Pronunció aquellas palabras con suavidad. El hilo de su voz se había quebrado entre sorbos de cerveza, sin querer admitir que solamente era una puta callejera -un recipiente concebido para la infamia- donde cualquiera podía derramar su odio, con la brutalidad de un carnicero, sin por ello despertar la cólera de nadie.


Luego se puso a lamer el chocolate con la punta de la lengua, Comenzó a masticar la galleta, haciéndola crujir entre los dientes. Sus ojos brillaron de satisfacción. El hombre bajó con astucia la cabeza, mientras iba cambiando de postura y lentamente empezó a acariciarle los brazos. Ahora sólo tenía ojos para ella, pero optó por esquivar su mirada. Era consciente de que iba a conservar un recuerdo cobarde y abstracto de la niña. Este debía ser su último recurso, recordar aquel rostro feliz antes de que fuera demasiado tarde.
Ahora había comenzado a acariciarle los muslos. Lo hizo con suavidad, aunque hubo un relámpago de alarma en los ojos de ella. Sofocada por el miedo, encogida, sintió que algo se iba abriendo paso, implacable, en el centro mismo de su pecho.
-¿Cómo te llamas? -le preguntó de pronto.
-Rosita.
-Rosita, ¿te gusta el chocolate?
Sin darle tiempo a decir nada, el hombre le ofreció otro Tango que ella tuvo que aceptar.
-Puede que no nos volvamos a ver -murmuró el hombre.
Ella sonrió, sin comprender, añadiendo un poco de asombro a su rostro.
—¿Me va a dejar sola? -preguntó Rosita muy lentamente-. Quisiera vivir en este bosque.
Rosita había comenzado a estirarse el vestido con turbación, al mismo tiempo que examinaba de cerca el rostro pálido y contrariado del hombre. Ahora ardía por dentro, debatiéndose en un mar de contradicciones. Fue cuando le oyó decir:
—Tal vez no nos volvamos a ver.
Ella tragó saliva. Luego levantó rápidamente los ojos para mirarle, mientras él bajaba los suyos con falso recato. Al fin había conseguido la reacción esperada. Con voz ahogada ella comentó:
-¡Creí que íbamos a seguir siendo amigos!
-Voy a seguir rezando -respondió el hombre de manera un tanto incoherente, desentendiéndose de sus palabras-. Visitaré cada una de las iglesias de esta ciudad, porque voy a salvarte. De eso estoy seguro. Voy a encontrarte antes de que te pierdas como las otras…
-Bajemos ya. Se está haciendo tarde -propuso Rosita, mientras su corazón latía aceleradamente.

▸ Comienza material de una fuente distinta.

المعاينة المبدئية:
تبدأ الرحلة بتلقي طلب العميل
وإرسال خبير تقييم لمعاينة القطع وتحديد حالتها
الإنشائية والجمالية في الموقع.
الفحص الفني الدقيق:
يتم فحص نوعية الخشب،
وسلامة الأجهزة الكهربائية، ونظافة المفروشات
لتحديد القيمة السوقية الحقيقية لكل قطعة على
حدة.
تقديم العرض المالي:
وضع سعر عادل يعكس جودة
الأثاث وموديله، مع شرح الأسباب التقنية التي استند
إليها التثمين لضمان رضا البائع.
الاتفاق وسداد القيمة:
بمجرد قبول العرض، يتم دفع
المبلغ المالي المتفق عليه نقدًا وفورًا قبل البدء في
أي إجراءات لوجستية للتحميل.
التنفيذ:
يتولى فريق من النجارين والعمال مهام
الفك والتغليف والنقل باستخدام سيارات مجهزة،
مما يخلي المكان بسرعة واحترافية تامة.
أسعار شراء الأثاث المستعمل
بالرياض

La niña quiso ponerse de pie, pero el hombre la obligó a tomar asiento, apretándole con tal fuerza la rodilla que poco le faltó para que soltara un alarido. Por unos segundos intentó forcejear. Sus esfuerzos fueron vanos, porque él se lo impidió.

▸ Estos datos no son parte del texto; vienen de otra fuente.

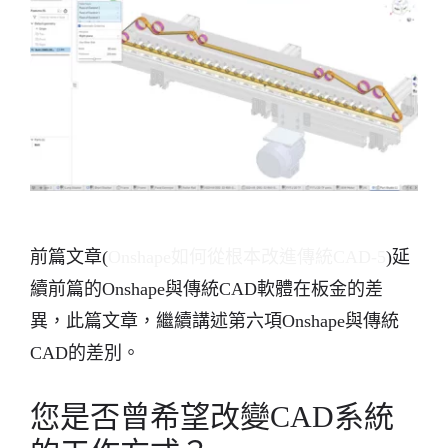
前篇文章(
Onshape如何從根本改進傳統CAD-5
)延
續前篇的Onshape與傳統CAD軟體在板金的差
異，此篇文章，繼續講述第六項Onshape與傳統
CAD的差別。
您是否曾希望改變CAD系統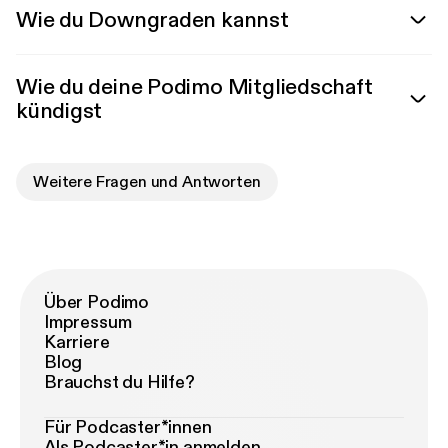
Wie du Downgraden kannst
Wie du deine Podimo Mitgliedschaft
kündigst
Weitere Fragen und Antworten
Über Podimo
Impressum
Karriere
Blog
Brauchst du Hilfe?
Für Podcaster*innen
Als Podcaster*in anmelden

—No te enojes —le dijo con firmeza.
Al volverse, lo primero que advirtió fueron algunos mechones de pelo sucio adheridos a la frente de la niña. Ahora la oía respirar con la boca abierta, aceleradamente, agitándose frente a él, sin entender. Era como si un perro estuviera respirando por ella. Fue cuando empezó a mirarla con severidad. En sus labios había residuos de saliva. Tenía el gesto duro, intolerante, colérico, de quien está a punto de gritar. A la niña se le había disuelto el sabor del chocolate en el paladar. Una voz de alerta clamaba dentro de ella. Ahora temía quedarse a solas con el hombre.
-¿Conoces el cuento de la Caperucita? -le preguntó.
-No, creo que no. Me dan miedo los cuentos.